Skoda Yeti 2.0 TDI SE

Chunky choice blends SUV styling with great value for money

Bosses at Skoda are enjoying a purple patch at the moment. Like a striker who can’t miss the net, the firm has the happy knack of hitting the new car sweet spot. The Superb has been a revelation in the large family class, and the Yeti beat the Qashqai on its road test debut last year. But does the front-wheel-drive diesel hold sway over its revised Nissan adversary? Or will one of our other newcomers dent its superiority?

The Yeti stands alone in this company as the only model that could pass as a genuine off-roader. While the Peugeot, Hyundai and Nissan all merge tall bodies with swoopy car-like styling, the upright Skoda makes a virtue of its tough 4x4 proportions. It has the robust look of a full-sized Tonka toy.

Inside it’s much more sober, but no less appealing. The Yeti borrows switchgear from the rest of the Skoda line-up, and with the highest-quality materials on show, the cabin feels a class apart here. In SE trim it’s well equipped, too, so despite having the smallest price tag in our line-up, the Skoda comes with luxuries such as cruise control, rear parking sensors and dual-zone air-con as standard. However, electronic stability control is still a £390 option.

In the back, this is the only car on test to feature independent and sliding seats. They tumble forwards to liberate space or can be removed altogether. Doing this extends the 416-litre boot to an impressive 1,760 litres – so the Skoda stands out as the sole model that’s really capable of doubling up as a family estate.

The load area does have a high lip to negotiate, and the rails on either side can get in the way of bulky objects, but the Yeti provides an element of flexibility that’s missing from its rivals.

You’ll find plenty of capacity under the bonnet, too, courtesy of the VW Group’s 2.0-litre common-rail diesel engine. Tuned to produce 110bhp in the two-wheel-drive Yeti, it provides smooth and refined power. The Skoda is alone in having a five-speed box in this test, though, and that compromises its in-gear performance.

At motorway speeds, the engine registers only 2,100rpm – the lowest of our quartet – and the intermediate ratios are longer than its rivals’, which blunts responses. The Yeti still feels lively enough, but you have to work the unit hard to make the most of its performance. And as our readings show, the Skoda has the noisiest cabin at 70mph.

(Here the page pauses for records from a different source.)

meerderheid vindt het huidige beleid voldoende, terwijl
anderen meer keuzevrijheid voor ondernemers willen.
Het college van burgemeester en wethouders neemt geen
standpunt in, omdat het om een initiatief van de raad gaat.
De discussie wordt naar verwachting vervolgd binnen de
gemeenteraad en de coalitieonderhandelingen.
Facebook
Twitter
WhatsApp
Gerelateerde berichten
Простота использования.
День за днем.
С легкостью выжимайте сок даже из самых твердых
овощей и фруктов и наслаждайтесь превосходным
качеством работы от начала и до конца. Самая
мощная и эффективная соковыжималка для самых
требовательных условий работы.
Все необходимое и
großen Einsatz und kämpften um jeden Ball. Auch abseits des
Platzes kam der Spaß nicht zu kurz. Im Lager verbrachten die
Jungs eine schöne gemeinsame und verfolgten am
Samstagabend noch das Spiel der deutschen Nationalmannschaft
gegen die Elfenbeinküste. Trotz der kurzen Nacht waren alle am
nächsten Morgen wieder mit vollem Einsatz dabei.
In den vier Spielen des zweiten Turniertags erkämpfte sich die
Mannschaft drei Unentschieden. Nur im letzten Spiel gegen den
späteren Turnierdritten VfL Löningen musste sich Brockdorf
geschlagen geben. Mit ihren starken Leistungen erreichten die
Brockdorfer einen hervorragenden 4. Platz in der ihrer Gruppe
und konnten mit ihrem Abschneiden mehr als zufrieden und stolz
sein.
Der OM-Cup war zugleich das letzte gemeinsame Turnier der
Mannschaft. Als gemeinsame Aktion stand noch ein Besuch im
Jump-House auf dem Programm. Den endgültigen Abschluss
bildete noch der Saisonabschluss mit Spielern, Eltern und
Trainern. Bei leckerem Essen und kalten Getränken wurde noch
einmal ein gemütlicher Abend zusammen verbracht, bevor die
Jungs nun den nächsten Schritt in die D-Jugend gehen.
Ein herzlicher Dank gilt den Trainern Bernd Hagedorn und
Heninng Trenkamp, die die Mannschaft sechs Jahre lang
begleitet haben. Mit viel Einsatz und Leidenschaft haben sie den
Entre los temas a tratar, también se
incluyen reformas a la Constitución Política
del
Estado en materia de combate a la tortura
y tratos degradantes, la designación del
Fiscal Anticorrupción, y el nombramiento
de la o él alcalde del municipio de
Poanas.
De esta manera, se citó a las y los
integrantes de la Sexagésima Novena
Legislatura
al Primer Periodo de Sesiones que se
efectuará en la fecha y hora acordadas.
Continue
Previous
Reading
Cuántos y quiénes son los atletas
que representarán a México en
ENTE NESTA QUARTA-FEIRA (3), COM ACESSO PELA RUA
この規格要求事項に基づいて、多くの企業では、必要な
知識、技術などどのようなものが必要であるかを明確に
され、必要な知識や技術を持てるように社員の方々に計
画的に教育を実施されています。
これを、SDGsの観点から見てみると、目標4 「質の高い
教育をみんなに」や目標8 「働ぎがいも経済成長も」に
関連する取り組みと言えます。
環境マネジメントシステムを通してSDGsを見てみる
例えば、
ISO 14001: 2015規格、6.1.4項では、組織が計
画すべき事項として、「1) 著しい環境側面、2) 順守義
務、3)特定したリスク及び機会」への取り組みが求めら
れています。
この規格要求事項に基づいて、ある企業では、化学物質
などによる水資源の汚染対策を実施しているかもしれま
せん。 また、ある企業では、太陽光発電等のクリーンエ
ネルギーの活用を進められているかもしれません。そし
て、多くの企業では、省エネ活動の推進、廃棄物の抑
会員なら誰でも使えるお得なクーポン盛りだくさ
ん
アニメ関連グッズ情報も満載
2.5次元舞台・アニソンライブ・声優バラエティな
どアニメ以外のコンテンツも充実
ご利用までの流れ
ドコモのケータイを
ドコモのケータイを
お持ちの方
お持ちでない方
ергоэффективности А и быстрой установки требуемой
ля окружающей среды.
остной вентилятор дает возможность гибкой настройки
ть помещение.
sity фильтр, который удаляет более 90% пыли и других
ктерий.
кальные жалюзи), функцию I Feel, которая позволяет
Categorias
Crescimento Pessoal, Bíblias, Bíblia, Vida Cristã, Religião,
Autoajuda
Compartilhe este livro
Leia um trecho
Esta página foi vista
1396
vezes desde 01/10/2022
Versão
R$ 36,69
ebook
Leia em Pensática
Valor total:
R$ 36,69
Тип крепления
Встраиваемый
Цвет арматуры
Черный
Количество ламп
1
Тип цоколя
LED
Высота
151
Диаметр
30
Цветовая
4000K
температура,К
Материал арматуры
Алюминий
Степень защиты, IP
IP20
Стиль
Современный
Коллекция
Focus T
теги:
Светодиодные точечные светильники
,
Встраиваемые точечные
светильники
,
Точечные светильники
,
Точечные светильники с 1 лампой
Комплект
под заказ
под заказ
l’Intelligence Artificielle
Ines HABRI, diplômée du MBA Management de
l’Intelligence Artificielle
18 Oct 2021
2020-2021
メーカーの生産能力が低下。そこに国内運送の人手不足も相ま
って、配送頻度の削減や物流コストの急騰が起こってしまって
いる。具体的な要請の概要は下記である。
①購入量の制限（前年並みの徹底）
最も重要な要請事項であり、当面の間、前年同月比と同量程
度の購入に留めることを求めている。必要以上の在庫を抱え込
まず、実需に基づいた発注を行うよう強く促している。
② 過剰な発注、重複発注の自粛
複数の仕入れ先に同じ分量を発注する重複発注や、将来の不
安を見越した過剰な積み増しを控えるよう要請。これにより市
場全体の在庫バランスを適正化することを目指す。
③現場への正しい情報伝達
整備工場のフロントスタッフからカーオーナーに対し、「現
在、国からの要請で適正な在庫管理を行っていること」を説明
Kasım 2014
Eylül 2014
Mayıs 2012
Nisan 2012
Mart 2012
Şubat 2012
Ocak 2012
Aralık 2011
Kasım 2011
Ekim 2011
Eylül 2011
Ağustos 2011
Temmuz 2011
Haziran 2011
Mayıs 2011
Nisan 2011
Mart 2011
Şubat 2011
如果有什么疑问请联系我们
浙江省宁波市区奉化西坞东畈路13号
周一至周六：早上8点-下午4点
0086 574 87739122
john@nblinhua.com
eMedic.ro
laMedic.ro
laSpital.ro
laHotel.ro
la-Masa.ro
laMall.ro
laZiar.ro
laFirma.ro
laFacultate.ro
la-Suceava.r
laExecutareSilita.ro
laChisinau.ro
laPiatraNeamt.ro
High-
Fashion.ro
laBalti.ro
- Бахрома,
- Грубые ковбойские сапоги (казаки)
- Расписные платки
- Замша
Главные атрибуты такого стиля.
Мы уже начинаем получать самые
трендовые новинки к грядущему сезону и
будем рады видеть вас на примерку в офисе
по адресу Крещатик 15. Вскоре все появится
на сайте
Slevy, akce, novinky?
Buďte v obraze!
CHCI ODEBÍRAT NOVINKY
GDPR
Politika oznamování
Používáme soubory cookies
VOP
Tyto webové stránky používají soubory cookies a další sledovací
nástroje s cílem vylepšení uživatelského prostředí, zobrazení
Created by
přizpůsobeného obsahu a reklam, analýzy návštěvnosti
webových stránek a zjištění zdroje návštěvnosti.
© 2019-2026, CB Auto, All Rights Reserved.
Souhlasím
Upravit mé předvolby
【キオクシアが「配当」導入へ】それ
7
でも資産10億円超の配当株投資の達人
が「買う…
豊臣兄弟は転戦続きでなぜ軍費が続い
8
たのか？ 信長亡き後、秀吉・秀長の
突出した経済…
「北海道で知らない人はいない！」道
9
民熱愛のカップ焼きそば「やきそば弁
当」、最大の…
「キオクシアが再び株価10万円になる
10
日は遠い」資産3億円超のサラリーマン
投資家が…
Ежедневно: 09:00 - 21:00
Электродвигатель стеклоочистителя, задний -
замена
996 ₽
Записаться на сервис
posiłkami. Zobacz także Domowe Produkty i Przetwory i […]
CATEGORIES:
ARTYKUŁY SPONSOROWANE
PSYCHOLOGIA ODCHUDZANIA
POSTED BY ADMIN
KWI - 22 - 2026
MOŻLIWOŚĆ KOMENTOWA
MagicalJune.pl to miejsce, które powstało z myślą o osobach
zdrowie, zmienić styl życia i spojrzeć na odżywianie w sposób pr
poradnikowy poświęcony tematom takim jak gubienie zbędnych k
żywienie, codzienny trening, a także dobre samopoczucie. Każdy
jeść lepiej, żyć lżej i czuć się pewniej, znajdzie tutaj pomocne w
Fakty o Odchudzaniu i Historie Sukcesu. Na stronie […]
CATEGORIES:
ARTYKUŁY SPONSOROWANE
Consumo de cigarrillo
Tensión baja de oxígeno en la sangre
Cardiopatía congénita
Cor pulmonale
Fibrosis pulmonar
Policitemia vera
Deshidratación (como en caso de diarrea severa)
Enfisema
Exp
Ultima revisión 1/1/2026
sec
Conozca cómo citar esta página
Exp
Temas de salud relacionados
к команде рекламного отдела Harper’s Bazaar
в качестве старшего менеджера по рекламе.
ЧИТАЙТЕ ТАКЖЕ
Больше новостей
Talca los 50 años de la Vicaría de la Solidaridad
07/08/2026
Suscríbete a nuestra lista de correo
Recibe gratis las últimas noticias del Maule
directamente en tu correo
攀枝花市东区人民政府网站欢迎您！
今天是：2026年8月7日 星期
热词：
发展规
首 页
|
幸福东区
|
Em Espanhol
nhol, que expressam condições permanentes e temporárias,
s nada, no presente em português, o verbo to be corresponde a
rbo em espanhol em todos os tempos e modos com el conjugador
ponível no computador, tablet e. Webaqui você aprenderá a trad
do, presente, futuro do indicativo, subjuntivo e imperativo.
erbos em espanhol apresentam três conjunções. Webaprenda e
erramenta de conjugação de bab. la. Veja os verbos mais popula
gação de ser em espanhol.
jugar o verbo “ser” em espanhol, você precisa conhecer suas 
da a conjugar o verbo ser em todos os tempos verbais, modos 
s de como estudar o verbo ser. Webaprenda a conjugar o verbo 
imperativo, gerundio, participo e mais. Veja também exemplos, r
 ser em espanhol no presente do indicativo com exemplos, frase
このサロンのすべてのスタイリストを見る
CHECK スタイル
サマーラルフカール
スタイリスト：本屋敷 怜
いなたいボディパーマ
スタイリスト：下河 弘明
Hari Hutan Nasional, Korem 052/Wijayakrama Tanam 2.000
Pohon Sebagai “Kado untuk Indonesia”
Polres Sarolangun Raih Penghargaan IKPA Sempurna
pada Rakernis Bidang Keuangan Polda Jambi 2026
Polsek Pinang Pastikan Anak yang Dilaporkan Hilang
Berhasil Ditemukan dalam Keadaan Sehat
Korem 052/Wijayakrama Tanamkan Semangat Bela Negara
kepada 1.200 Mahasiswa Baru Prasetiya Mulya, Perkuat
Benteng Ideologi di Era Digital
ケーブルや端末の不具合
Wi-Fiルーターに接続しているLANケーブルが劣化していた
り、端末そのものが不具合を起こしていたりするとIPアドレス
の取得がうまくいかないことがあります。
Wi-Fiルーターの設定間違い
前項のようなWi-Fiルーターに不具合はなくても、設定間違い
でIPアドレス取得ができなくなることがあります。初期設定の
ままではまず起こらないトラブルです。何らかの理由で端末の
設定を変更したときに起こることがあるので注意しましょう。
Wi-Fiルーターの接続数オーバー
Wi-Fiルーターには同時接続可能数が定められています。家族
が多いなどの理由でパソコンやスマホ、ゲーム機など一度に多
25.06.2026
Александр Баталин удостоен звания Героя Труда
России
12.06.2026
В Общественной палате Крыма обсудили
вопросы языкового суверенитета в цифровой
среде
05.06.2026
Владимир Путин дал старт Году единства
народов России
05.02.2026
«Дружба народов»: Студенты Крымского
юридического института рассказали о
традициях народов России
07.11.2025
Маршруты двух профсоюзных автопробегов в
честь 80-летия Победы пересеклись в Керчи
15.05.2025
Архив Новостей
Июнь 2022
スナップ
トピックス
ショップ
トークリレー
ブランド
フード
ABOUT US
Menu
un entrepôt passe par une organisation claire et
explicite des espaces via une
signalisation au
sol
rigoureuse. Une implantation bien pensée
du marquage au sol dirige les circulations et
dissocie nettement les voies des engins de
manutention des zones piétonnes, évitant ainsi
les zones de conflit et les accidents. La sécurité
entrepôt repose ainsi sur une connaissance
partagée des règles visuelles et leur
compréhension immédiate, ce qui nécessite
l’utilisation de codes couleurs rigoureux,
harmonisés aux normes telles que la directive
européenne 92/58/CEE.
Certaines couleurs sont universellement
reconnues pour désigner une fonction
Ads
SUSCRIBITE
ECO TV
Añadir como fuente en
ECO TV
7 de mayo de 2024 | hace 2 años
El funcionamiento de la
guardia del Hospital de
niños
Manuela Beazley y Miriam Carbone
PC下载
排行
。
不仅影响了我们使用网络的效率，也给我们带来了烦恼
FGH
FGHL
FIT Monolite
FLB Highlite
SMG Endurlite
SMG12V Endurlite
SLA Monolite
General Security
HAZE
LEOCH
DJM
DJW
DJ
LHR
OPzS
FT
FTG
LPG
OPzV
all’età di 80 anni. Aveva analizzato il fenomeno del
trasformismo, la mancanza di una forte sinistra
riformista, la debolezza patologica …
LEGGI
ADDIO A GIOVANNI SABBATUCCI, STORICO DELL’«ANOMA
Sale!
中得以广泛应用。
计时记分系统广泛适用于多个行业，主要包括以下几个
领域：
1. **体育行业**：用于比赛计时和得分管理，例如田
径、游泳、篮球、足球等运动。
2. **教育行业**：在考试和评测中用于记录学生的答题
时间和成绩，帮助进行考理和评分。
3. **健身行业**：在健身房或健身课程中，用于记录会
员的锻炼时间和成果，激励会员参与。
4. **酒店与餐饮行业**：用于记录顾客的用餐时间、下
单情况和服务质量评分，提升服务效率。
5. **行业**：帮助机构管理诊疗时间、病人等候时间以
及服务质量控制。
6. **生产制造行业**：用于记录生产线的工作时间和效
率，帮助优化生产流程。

While the Yeti looks the most like an off-roader, it drives more like a conventional car than any of its opponents in this test. With firm suspension, sharp steering and tight body control, it has by far the sportiest set-up and is genuinely engaging to drive.

There’s plenty of grip on offer, so the Skoda corners and stops impressively – although the amount of dive under heavy braking is somewhat at odds with its controlled handling.

This sporty nature, along with a willing engine, encourages a spirited approach, so the Skoda’s fuel return of 40.7mpg is a fine effort. Emissions of 140g/km combine with the low list price to make the Yeti the most affordable choice for company and private buyers alike.

Uneven roads reveal the car’s main weakness, because it doesn’t smooth out bumps and ruts as well as the Nissan or Hyundai. But that’s a small price to pay for the precision of its controls.


Chart position: 1WHY: Rugged-looking Yeti beat the Qashqai on its road test debut last year, and we’ve been impressed by the 1.2-litre petrol turbo version. Here we try the 2.0-litre diesel.